RandomContext's picture

A headphone purchase is more than sound signature though. I think the software should make it easier to buy a pair by reducing one of the many checkboxes to get through.

I have a pair of Sennheiser on-ear headphones that were cheap but sound cheap. Muddy. Just a terrible listen. The software makes them quite enjoyable. Without the comfort issue I would continue use them.

If you have a few of the supported headphones and you want a flatter sound it's something to consider.

Stropdas's picture

Tried the bèta app for Android.
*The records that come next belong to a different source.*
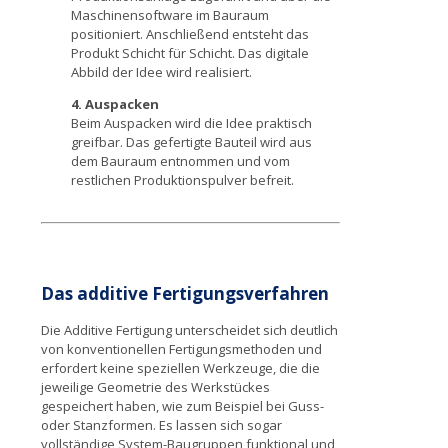
Maschinensoftware im Bauraum
positioniert. Anschließend entsteht das
Produkt Schicht für Schicht. Das digitale
Abbild der Idee wird realisiert.
4. Auspacken
Beim Auspacken wird die Idee praktisch
greifbar. Das gefertigte Bauteil wird aus
dem Bauraum entnommen und vom
restlichen Produktionspulver befreit.
Das additive Fertigungsverfahren
Die Additive Fertigung unterscheidet sich deutlich
von konventionellen Fertigungsmethoden und
erfordert keine speziellen Werkzeuge, die die
jeweilige Geometrie des Werkstückes
gespeichert haben, wie zum Beispiel bei Guss-
oder Stanzformen. Es lassen sich sogar
vollständige System-Baugruppen funktional und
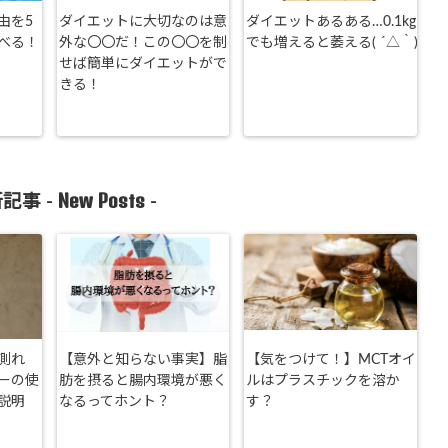
由を5
ダイエットに大切なのは意
ダイエットあるある…0.1kg
べる！
外な〇〇だ！この〇〇を制
でも増えると萎える( ´△｀)
せば簡単にダイエットがで
きる！
New Posts
記事 -
-
測れ
【意外と知らない事実】脂
【気をつけて！】MCTオイ
ーの使
肪を摂ると腸内環境が悪く
ルはプラスチックを溶か
説明
なるってホント？
す？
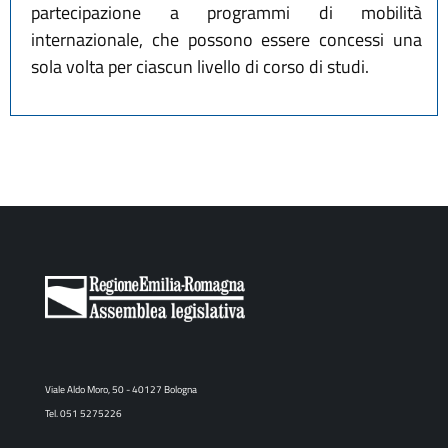
partecipazione a programmi di mobilità
internazionale, che possono essere concessi una
sola volta per ciascun livello di corso di studi.
Viale Aldo Moro, 50 - 40127 Bologna
Tel. 051 5275226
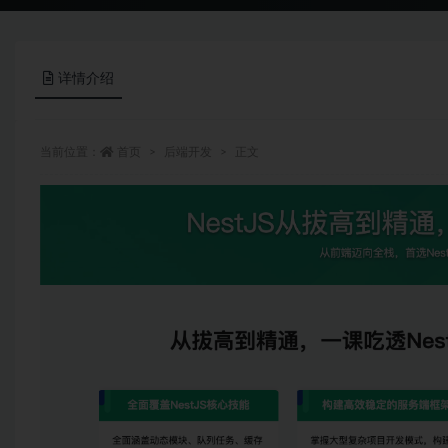
详情介绍
当前位置：
首页
后端开发
正文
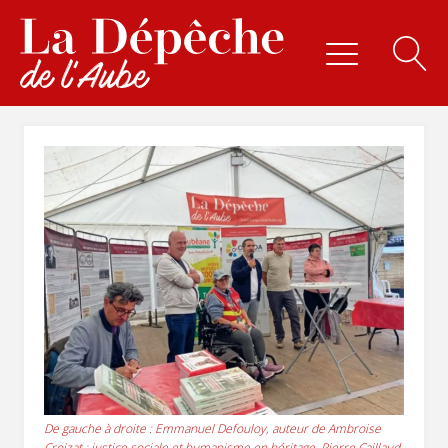
De gauche à droite : Emmanuel Defouloy, auteur de Ambroise
Croizat : justice sociale et humanisme en héritage, Pierre Caillaud-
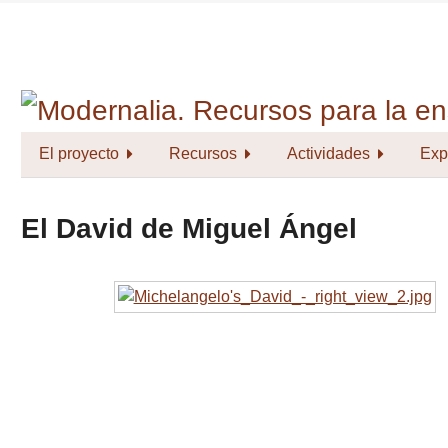
Saltar
al
contenido
principal
El proyecto
Recursos
Actividades
Exp
El David de Miguel Ángel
While it improves the Akg k550 and Beyerdynamic DT 770 Pro 80 Ohm I wonder why it would better for me than the free Viper4android that does sort of the same but with far more headphones, options to finetune and system wide integration. I'll wait to see what the future brings from this company. I'm a big fan of EQ'ing for many years. A few very cheap earphones are also supported with a lot of improvement. Got a lot of them because they have a lot of abuse by me on the road.

GimmeCans's picture

Doing the 10-day trial and like it- it alleviates the somewhat 'dark' voicing of the Shure and seems to open up the 'headstage'. However, only one headphone I own (Shure SE535) is supported. Therefore I would be paying $79 for, essentially, one equalizer preset.

Also, I did a Google search for 'SE535 frequency response'. The graphs I found are so different from one another that if you removed the labeling, you would never suspect that they were from the same headphone. Which one is 'right'? Does Sonarworks use the 'right' one? Technically, someone with sufficient digital audio 'chops' could 'reverse engineer' the preset, but I'm not going to disrespect Sonarworks or Innerfi by posting how I think that would work here.

Bottom line, it does what it claims to do, so if your cans are supported, at least give the trial version a whirl and decide for yourself.

bennemann's picture

I was excited to try this software. What could be better than hearing exactly what the artist intended, right?

Well, I've been doing critical listening for a couple hours with my Beyerdynamic DT 770 Pro 80 Ohm, listening to several different genres, enabling and disabling True-Fi. With it on, the music loses a lot of clarity, becoming more muddy (and I don't mean this in the audiophile sense of a lack or emphasis of a certain frequency range, but in the subjective feeling like the music is now trapped in a mud swamp). It's a comparable effect to listening to a really low quality MP3 (i.e 96 kbps). Vocals sound considerably more distant and "ethereal". It also adds a sort of faint background-static-like noise that's noticeable even in simple instrumental songs. Finally, it somehow manages to add a bass "boom" even in songs that don't normally have it (like orchestral pieces).

The premise of standardising the sound of all headphones is quite interesting, but for that to be worth it, music has to sound better with it turned on, which is not the case at all for me.

To be fair, I did find one song where True-Fi sounds better to my ears (Running To The Sea by Chicane). But all the other songs sounded worse.